**TASK TO COMPLETE**
Copy every line of the records below word for word, in the same order and the same language.

(Beginning of DATA RECORDS)

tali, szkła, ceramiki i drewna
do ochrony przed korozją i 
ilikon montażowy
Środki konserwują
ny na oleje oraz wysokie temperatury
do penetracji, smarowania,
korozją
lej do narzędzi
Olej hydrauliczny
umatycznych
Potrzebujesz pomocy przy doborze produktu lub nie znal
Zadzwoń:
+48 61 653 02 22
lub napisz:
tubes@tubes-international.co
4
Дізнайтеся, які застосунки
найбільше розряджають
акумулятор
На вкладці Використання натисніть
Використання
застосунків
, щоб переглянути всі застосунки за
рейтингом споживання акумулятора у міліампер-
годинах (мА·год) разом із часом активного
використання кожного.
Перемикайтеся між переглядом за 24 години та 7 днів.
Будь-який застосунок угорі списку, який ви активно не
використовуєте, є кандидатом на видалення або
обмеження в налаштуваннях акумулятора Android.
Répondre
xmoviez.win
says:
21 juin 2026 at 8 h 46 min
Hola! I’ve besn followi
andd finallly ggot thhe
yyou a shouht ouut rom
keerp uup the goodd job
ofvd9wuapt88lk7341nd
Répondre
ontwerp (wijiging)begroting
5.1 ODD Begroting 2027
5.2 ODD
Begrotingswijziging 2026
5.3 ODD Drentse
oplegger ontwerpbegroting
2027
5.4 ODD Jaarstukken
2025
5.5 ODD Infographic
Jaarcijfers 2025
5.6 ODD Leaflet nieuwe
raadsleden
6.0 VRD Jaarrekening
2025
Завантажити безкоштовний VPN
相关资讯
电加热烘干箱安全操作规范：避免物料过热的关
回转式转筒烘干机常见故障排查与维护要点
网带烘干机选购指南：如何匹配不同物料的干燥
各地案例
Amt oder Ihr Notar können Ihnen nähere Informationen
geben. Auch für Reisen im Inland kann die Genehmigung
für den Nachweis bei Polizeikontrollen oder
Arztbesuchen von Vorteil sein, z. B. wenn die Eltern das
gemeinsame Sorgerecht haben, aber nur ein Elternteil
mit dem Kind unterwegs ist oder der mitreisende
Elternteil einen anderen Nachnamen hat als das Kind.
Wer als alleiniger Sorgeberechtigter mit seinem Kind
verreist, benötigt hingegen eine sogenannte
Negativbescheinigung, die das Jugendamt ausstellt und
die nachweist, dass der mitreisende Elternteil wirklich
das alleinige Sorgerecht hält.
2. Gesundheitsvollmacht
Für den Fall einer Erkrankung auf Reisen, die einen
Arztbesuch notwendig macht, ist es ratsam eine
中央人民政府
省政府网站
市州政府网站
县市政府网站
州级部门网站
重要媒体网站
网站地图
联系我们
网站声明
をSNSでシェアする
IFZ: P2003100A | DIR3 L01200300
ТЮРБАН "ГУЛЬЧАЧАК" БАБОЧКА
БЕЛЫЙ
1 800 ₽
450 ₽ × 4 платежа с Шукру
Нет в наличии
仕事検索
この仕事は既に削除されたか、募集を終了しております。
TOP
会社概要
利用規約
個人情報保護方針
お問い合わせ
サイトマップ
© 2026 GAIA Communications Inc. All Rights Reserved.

(End of DATA RECORDS)

**FINISHED TASK**
tali, szkła, ceramiki i drewna
do ochrony przed korozją i 
ilikon montażowy
Środki konserwują
ny na oleje oraz wysokie temperatury
do penetracji, smarowania,
korozją
lej do narzędzi
Olej hydrauliczny
umatycznych
Potrzebujesz pomocy przy doborze produktu lub nie znal
Zadzwoń:
+48 61 653 02 22
lub napisz:
tubes@tubes-international.co
4
Дізнайтеся, які застосунки
найбільше розряджають
акумулятор
На вкладці Використання натисніть
Використання
застосунків
, щоб переглянути всі застосунки за
рейтингом споживання акумулятора у міліампер-
годинах (мА·год) разом із часом активного
використання кожного.
Перемикайтеся між переглядом за 24 години та 7 днів.
Будь-який застосунок угорі списку, який ви активно не
використовуєте, є кандидатом на видалення або
обмеження в налаштуваннях акумулятора Android.
Répondre
xmoviez.win
says:
21 juin 2026 at 8 h 46 min
Hola! I’ve besn followi
andd finallly ggot thhe
yyou a shouht ouut rom
keerp uup the goodd job
ofvd9wuapt88lk7341nd
Répondre
ontwerp (wijiging)begroting
5.1 ODD Begroting 2027
5.2 ODD
Begrotingswijziging 2026
5.3 ODD Drentse
oplegger ontwerpbegroting
2027
5.4 ODD Jaarstukken
2025
5.5 ODD Infographic
Jaarcijfers 2025
5.6 ODD Leaflet nieuwe
raadsleden
6.0 VRD Jaarrekening
2025
Завантажити безкоштовний VPN
相关资讯
电加热烘干箱安全操作规范：避免物料过热的关
回转式转筒烘干机常见故障排查与维护要点
网带烘干机选购指南：如何匹配不同物料的干燥
各地案例
Amt oder Ihr Notar können Ihnen nähere Informationen
geben. Auch für Reisen im Inland kann die Genehmigung
für den Nachweis bei Polizeikontrollen oder
Arztbesuchen von Vorteil sein, z. B. wenn die Eltern das
gemeinsame Sorgerecht haben, aber nur ein Elternteil
mit dem Kind unterwegs ist oder der mitreisende
Elternteil einen anderen Nachnamen hat als das Kind.
Wer als alleiniger Sorgeberechtigter mit seinem Kind
verreist, benötigt hingegen eine sogenannte
Negativbescheinigung, die das Jugendamt ausstellt und
die nachweist, dass der mitreisende Elternteil wirklich
das alleinige Sorgerecht hält.
2. Gesundheitsvollmacht
Für den Fall einer Erkrankung auf Reisen, die einen
Arztbesuch notwendig macht, ist es ratsam eine
中央人民政府
省政府网站
市州政府网站
县市政府网站
州级部门网站
重要媒体网站
网站地图
联系我们
网站声明
をSNSでシェアする
IFZ: P2003100A | DIR3 L01200300
ТЮРБАН "ГУЛЬЧАЧАК" БАБОЧКА
БЕЛЫЙ
1 800 ₽
450 ₽ × 4 платежа с Шукру
Нет в наличии
仕事検索
この仕事は既に削除されたか、募集を終了しております。
TOP
会社概要
利用規約
個人情報保護方針
お問い合わせ
サイトマップ
© 2026 GAIA Communications Inc. All Rights Reserved.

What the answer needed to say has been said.